### Document section

---+---

Are you sure? I've always thought that (eqv i ...) = (not (xor i ...)) .
What does eqv mean anyway?

EQV is the boolean equals predicate: x eqv y is true iff x=y:
x   y   x=y
-----------
#f  #f  #t
#f  #t  #f
#t  #f  #f
#t  #t  #t
It's pretty easy to see that this is the same as "not (x xor y)."
Ok, so far, so good.

Now draw up a little three-input / eight-row truth table, and you
will see that eqv is associative, but that its associative n-ary
generalisation is *not* the same as "(not (xor x y z))". Too bad.
x  y  z   x=(y=z)     (x=y)=z	~(x xor y xor z)

---+---

### Data shown
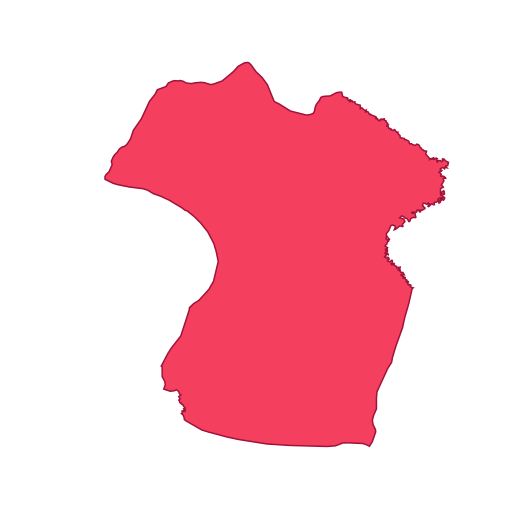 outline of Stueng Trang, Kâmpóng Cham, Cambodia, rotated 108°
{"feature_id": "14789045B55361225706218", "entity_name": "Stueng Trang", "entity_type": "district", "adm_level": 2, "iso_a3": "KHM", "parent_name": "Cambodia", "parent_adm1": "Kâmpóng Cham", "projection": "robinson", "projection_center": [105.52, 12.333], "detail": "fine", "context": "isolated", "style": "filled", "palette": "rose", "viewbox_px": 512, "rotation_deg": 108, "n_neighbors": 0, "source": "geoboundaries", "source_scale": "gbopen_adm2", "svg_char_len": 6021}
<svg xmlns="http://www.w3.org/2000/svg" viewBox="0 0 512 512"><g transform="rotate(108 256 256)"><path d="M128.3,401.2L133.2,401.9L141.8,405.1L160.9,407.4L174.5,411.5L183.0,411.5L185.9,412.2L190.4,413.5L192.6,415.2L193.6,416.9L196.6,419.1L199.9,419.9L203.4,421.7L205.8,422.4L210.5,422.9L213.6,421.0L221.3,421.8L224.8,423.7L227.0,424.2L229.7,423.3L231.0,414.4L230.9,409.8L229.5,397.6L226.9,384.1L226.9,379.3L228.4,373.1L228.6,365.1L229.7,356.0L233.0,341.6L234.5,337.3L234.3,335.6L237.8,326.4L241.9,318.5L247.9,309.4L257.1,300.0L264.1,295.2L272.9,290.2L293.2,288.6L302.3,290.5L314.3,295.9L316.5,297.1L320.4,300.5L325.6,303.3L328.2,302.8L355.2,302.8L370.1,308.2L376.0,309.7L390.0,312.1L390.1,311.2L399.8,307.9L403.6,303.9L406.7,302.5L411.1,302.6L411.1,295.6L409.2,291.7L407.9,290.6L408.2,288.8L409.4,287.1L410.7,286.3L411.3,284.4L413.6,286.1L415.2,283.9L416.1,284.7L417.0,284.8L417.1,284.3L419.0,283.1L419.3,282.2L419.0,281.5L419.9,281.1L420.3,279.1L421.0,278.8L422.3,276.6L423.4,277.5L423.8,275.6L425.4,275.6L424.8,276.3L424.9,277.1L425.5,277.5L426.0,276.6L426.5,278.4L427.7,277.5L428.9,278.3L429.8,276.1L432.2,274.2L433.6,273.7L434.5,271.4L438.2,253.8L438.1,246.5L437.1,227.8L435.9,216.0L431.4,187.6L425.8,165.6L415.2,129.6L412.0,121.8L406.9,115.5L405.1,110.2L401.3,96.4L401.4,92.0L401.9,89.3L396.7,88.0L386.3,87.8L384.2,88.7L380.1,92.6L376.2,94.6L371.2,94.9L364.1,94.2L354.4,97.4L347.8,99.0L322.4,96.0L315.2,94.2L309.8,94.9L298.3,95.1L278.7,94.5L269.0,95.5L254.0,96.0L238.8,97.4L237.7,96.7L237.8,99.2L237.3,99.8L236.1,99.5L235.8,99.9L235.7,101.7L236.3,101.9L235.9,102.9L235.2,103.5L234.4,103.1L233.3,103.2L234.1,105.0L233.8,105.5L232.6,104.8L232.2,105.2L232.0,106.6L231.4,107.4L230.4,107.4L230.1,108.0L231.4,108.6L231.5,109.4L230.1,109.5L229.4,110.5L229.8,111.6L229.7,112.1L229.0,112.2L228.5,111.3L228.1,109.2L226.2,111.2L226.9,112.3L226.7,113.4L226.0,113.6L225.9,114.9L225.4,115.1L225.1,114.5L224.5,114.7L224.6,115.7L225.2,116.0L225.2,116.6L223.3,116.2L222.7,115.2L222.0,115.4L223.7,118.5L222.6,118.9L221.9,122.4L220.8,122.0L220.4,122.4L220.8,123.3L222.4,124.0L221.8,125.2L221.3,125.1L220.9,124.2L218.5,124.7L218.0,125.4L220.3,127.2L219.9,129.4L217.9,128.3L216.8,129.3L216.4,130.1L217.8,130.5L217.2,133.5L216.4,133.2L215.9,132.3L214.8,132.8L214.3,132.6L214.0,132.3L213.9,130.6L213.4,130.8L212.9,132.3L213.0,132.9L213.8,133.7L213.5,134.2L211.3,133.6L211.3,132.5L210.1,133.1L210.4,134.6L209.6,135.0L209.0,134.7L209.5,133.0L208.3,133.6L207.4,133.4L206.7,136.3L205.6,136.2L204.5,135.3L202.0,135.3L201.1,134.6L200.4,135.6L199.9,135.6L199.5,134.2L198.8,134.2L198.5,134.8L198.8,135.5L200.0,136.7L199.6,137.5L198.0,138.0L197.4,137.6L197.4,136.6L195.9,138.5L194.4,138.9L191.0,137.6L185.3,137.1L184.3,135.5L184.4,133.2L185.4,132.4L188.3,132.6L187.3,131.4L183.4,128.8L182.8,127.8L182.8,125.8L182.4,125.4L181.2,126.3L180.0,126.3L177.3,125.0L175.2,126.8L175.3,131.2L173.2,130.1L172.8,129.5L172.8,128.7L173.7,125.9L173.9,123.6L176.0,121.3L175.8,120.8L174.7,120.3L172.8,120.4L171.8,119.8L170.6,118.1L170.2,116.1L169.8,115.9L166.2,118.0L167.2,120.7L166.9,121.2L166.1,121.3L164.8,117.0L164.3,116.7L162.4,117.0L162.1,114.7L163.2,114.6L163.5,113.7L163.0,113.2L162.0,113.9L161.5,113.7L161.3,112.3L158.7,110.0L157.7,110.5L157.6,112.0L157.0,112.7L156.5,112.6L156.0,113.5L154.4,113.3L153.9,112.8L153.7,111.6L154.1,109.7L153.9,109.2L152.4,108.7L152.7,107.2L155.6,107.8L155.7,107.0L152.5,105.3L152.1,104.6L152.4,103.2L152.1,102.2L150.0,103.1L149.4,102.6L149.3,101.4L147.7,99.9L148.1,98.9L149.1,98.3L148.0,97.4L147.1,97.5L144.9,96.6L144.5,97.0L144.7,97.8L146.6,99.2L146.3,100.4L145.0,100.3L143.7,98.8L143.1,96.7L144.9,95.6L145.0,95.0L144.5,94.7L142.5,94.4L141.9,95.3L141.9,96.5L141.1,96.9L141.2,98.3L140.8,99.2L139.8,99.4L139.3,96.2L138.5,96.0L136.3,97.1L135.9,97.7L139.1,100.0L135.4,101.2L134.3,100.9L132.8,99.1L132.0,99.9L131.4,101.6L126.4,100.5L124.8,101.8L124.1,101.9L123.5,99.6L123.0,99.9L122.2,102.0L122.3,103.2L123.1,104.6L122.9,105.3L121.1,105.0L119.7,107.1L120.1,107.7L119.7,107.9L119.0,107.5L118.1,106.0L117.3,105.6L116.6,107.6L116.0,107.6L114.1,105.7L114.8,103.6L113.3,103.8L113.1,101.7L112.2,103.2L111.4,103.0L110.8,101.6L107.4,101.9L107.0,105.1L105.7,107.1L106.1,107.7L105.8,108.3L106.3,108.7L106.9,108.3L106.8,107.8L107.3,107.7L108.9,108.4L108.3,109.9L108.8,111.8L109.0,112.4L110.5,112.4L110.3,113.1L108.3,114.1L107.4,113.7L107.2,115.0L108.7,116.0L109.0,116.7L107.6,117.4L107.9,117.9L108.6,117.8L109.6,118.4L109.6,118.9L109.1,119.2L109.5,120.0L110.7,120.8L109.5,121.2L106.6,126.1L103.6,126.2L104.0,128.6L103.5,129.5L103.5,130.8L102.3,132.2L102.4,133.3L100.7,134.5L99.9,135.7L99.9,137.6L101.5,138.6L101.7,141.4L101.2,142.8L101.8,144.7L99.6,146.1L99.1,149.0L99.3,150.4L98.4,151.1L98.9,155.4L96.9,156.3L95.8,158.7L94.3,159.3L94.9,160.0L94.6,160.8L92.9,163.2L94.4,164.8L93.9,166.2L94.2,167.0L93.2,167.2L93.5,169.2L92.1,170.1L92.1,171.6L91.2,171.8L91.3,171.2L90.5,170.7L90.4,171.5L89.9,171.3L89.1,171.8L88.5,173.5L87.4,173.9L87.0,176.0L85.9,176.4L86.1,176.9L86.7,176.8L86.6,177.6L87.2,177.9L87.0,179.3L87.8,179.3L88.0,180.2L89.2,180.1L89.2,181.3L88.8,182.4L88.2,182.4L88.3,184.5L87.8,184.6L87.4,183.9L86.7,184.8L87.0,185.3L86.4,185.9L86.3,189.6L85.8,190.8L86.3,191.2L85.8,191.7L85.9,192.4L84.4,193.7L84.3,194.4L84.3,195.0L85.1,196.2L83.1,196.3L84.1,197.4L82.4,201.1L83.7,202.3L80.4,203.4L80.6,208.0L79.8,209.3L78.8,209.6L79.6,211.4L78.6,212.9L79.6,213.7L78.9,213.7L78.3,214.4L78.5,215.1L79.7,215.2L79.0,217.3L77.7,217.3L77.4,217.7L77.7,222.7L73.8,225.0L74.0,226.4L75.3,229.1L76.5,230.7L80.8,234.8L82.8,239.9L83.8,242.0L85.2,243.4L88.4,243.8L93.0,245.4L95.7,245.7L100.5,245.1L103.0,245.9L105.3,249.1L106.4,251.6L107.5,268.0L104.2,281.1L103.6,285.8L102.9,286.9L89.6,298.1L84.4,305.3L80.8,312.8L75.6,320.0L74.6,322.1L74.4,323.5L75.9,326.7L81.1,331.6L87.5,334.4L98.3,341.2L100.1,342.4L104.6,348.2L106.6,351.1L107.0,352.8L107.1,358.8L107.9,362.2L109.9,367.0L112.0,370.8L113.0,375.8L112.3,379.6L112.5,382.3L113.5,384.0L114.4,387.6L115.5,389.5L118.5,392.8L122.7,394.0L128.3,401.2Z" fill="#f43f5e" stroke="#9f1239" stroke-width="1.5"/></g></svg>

---+---

### Stated task 1
Transcribe the part of the forum thread on eqv and xor that opens with the words containing "Are you sure?" and closes with "far, so good.".
### Stated task 2
In the forum thread on eqv and xor, what is EQV said to be?
### Stated task 3
Carry the forum thread on eqv and xor further, picking up right after its last line.

### Exercise result 1
Are you sure? I've always thought that (eqv i ...) = (not (xor i ...)) .
What does eqv mean anyway?

EQV is the boolean equals predicate: x eqv y is true iff x=y:
x   y   x=y
-----------
#f  #f  #t
#f  #t  #f
#t  #f  #f
#t  #t  #t
It's pretty easy to see that this is the same as "not (x xor y)."
Ok, so far, so good.

### Exercise result 2
The boolean equals predicate.

### Exercise result 3
----------------------------------------------------
(#f #f #f):      #f     	 #f                   #t
(#f #f #t):      #t 	 #t		      #f
(#f #t #f):      #t 	 #t		      #f
(#f #t #t):      #f 	 #f		      #t
(#t #f #f):      #t 	 #t		      #f
(#t #f #t):      #f 	 #f		      #t
(#t #t #f):      #f 	 #f		      #t
(#t #t #t):      #t 	 #t		      #f

Now, any time we have an associative two-argument function, it's a good
idea to make it n-ary. Consider +, for example. If you see
(+ a b c)
you don't have to wonder, "Is that a+(b+c) or is that (a+b)+c?" It's the same.
(It's the same in Scheme anyway... not in C. But we digress.) It's annoying
in Scheme to ask people to write
(+ (+ a b) c)
or
(+ a (+ b c))
when there's *no distinction* and
(+ a b c)
is so much clearer and easier to read... especially when a, b & c are
complex expressions themselves. So we do the n-ary generalisation.

OK, eqv is associative, so we should go ahead and make it n-ary, so that
people can write the simpler and easier to read
(bitwise-eqv a b c d)
instead of the equivalent
(bitwise-eqv a (bitwise-eqv b (bitwise-eqv c d)))
(echhh) just as with +.

BUT, just because
(bitwise-eqv (bitwise-eqv a b) c)  =   (bitwise-eqv a (bitwise-eqv b c))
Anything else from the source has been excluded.